Dealing with custom date formats in T-SQL

  • Formatting dates in the presentation layer is best, because how the application wants dates formatted and how reporting wants dates formatted will be different, even if you get them to initially agree on a standard.

    Still, formatting dates within the SELECT statement is tolerable and sometimes necessary.

    However, containing date/time values in VARCHAR columns is perhaps one of the worst database anti-patterns ever. Not only does it require more effort to insure that all applications INSERT using a consistent format, but VARCHAR "dates" consume more storage space, and depending on the format, it often requires the use non-indexable conversion expressions in the WHERE clause.

    "Do not seek to follow in the footsteps of the wise. Instead, seek what they sought." - Matsuo Basho

  • Eric M Russell (3/23/2012)


    Formatting dates in the presentation layer is best, because how the application wants dates formatted and how reporting wants dates formatted will be different, even if you get them to initially agree on a standard.

    Still, formatting dates within the SELECT statement is tolerable and sometimes necessary.

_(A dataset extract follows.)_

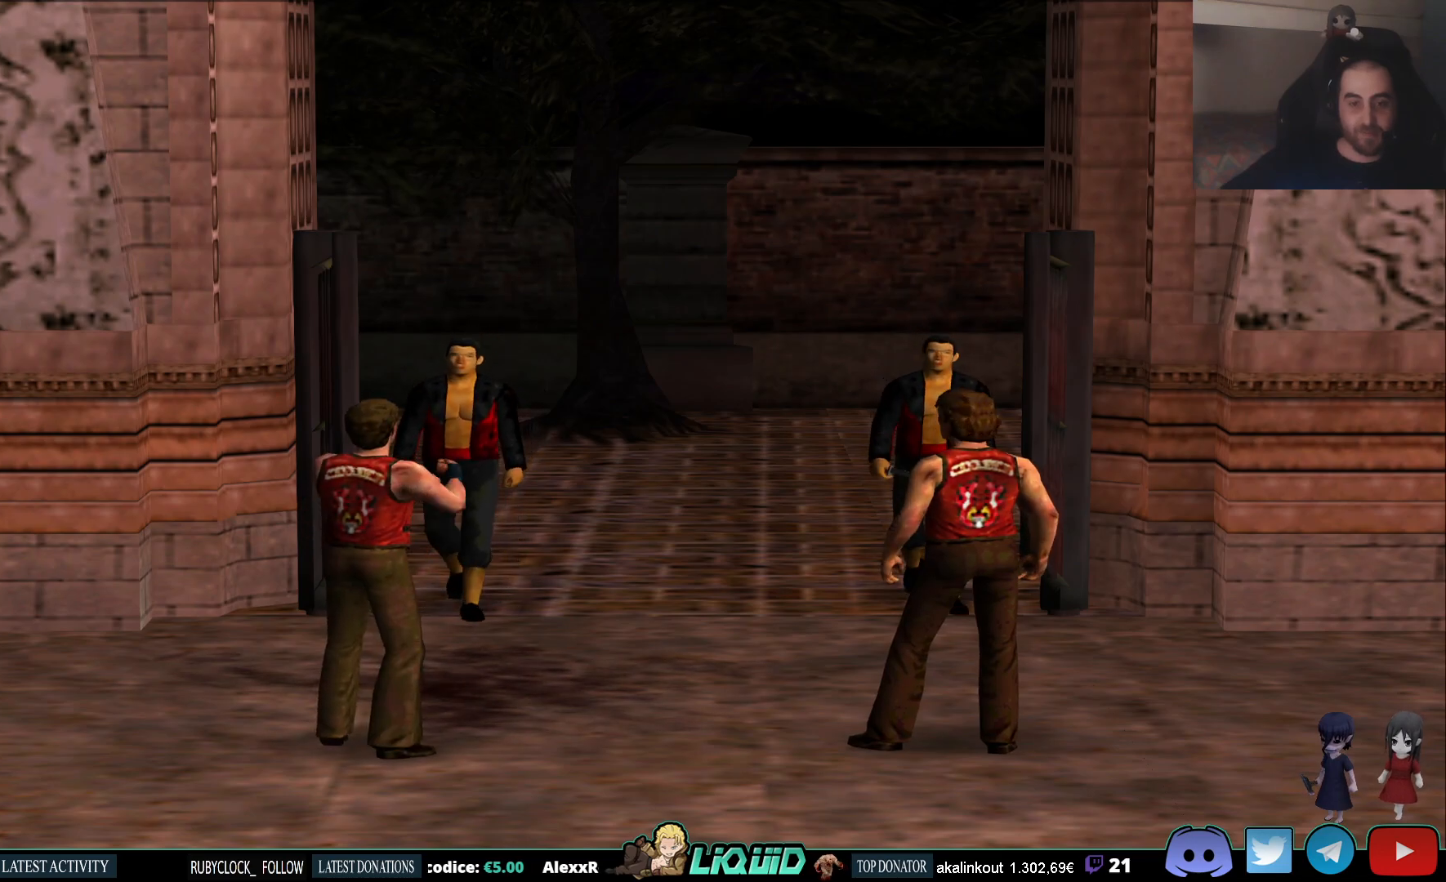
{"dt_ms": 500, "buttons": [], "left_stick": "up-right", "right_stick": "center", "events": [[33, "left_stick", "up-right"]]}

    However, containing date/time values in VARCHAR columns is perhaps one of the worst database anti-patterns ever. Not only does it require more effort to insure that all applications INSERT using a consistent format, but VARCHAR "dates" consume more storage space, and depending on the format, it often requires the use non-indexable conversion expressions in the WHERE clause.

    I completely agree.

    Not to mention the inability to sort properly, perform date/time specific calculations, check against invalid values (february 29 on non-leap years etc.)... and I could go on forever!

    Another date/time anti-pattern that I saw implemented in some shops is a separate column for each date part: one (int!!!!!!!) column for the year, one column for the month etc... Fits well with a DWH calendar table, but is a horrible choice for OLTP.

    -- Gianluca Sartori

  • Gianluca Sartori (3/23/2012)


    Eric M Russell (3/23/2012)


    Formatting dates in the presentation layer is best, because how the application wants dates formatted and how reporting wants dates formatted will be different, even if you get them to initially agree on a standard.

    Still, formatting dates within the SELECT statement is tolerable and sometimes necessary.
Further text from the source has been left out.